### WHAT THE TASK ASKS:
Copy out the material below word for word, from its first line through the line containing "sharpen: radius 1.864, amount".

### RECORD SET:

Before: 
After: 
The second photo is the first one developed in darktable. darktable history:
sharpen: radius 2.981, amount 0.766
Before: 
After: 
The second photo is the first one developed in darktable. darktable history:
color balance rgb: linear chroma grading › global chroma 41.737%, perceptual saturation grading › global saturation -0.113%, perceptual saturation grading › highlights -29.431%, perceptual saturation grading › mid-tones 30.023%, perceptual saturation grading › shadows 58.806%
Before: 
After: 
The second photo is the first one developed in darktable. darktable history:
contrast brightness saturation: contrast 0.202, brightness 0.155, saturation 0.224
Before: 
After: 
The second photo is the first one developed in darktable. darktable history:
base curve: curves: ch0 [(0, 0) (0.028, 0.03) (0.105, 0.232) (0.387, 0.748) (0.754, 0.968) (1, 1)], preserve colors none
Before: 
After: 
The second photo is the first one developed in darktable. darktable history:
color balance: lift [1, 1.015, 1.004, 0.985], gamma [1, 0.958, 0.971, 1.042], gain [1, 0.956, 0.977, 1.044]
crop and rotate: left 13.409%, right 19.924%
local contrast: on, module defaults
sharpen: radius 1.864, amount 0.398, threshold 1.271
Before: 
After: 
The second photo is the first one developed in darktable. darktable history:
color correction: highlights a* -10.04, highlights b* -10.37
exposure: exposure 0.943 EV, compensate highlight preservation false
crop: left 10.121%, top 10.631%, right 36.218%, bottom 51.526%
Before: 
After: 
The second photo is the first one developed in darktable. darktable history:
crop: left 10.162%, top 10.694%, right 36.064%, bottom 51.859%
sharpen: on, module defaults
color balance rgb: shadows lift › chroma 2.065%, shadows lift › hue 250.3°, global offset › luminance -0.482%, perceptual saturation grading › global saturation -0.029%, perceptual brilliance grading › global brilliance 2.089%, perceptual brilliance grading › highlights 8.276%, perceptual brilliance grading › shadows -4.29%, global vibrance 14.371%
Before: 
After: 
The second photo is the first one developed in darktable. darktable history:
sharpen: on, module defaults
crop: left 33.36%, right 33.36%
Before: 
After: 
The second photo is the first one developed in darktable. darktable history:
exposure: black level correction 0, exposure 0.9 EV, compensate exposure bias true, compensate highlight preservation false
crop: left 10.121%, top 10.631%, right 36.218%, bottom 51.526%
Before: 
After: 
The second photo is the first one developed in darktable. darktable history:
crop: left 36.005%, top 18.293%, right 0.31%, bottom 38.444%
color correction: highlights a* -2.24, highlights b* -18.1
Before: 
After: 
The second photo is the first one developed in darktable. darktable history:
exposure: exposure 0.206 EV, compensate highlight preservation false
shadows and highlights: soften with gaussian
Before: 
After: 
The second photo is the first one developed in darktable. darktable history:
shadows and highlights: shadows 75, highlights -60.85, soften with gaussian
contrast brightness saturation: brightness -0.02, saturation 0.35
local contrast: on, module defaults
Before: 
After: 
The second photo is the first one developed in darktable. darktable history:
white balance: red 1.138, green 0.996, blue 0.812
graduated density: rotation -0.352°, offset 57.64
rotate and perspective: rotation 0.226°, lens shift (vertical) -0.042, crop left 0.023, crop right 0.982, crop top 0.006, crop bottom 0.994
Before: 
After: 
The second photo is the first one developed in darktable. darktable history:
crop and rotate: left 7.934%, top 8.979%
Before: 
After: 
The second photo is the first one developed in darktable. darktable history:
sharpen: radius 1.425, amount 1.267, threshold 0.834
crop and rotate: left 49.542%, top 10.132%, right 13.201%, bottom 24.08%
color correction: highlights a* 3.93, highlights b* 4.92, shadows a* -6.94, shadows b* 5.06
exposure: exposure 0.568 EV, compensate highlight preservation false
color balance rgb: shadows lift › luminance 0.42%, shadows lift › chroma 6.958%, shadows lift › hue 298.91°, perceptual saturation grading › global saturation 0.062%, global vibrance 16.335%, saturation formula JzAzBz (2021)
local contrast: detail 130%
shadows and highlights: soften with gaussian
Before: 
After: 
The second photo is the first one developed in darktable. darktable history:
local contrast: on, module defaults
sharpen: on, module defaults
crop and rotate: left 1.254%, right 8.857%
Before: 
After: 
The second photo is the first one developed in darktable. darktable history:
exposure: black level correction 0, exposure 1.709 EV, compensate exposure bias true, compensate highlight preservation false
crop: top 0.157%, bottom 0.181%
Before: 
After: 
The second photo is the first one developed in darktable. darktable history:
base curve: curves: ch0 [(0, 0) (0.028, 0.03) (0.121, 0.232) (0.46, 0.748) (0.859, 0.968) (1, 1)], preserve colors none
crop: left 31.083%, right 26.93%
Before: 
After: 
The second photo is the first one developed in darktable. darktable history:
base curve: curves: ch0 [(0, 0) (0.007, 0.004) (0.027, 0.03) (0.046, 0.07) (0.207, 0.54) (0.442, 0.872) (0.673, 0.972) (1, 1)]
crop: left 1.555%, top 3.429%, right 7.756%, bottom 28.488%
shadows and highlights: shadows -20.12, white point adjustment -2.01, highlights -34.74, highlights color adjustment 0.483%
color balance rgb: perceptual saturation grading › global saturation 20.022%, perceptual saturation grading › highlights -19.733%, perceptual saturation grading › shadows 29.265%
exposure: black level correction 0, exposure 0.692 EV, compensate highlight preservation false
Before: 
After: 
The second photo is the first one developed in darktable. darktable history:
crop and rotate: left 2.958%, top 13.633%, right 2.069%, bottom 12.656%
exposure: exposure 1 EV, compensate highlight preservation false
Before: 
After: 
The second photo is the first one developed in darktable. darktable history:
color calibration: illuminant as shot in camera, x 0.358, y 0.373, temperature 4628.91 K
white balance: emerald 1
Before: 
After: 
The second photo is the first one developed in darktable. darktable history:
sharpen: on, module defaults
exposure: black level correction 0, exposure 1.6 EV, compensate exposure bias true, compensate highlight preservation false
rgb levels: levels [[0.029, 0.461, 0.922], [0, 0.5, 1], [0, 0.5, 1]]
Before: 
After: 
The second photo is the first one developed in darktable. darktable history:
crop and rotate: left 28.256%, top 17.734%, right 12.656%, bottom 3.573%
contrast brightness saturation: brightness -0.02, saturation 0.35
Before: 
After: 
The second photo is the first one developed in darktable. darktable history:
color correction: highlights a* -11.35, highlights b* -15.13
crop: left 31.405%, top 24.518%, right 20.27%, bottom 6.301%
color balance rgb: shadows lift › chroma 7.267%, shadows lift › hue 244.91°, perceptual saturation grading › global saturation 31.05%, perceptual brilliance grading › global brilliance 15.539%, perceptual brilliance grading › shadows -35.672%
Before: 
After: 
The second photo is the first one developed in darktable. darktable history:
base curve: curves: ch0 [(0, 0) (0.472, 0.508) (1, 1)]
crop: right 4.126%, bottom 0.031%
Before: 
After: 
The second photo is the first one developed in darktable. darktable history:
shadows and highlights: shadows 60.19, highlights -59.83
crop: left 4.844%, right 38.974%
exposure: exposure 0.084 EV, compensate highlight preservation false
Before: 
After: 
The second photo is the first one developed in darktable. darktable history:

### FULL SOLUTION:
Before: 
After: 
The second photo is the first one developed in darktable. darktable history:
sharpen: radius 2.981, amount 0.766
Before: 
After: 
The second photo is the first one developed in darktable. darktable history:
color balance rgb: linear chroma grading › global chroma 41.737%, perceptual saturation grading › global saturation -0.113%, perceptual saturation grading › highlights -29.431%, perceptual saturation grading › mid-tones 30.023%, perceptual saturation grading › shadows 58.806%
Before: 
After: 
The second photo is the first one developed in darktable. darktable history:
contrast brightness saturation: contrast 0.202, brightness 0.155, saturation 0.224
Before: 
After: 
The second photo is the first one developed in darktable. darktable history:
base curve: curves: ch0 [(0, 0) (0.028, 0.03) (0.105, 0.232) (0.387, 0.748) (0.754, 0.968) (1, 1)], preserve colors none
Before: 
After: 
The second photo is the first one developed in darktable. darktable history:
color balance: lift [1, 1.015, 1.004, 0.985], gamma [1, 0.958, 0.971, 1.042], gain [1, 0.956, 0.977, 1.044]
crop and rotate: left 13.409%, right 19.924%
local contrast: on, module defaults
sharpen: radius 1.864, amount 0.398, threshold 1.271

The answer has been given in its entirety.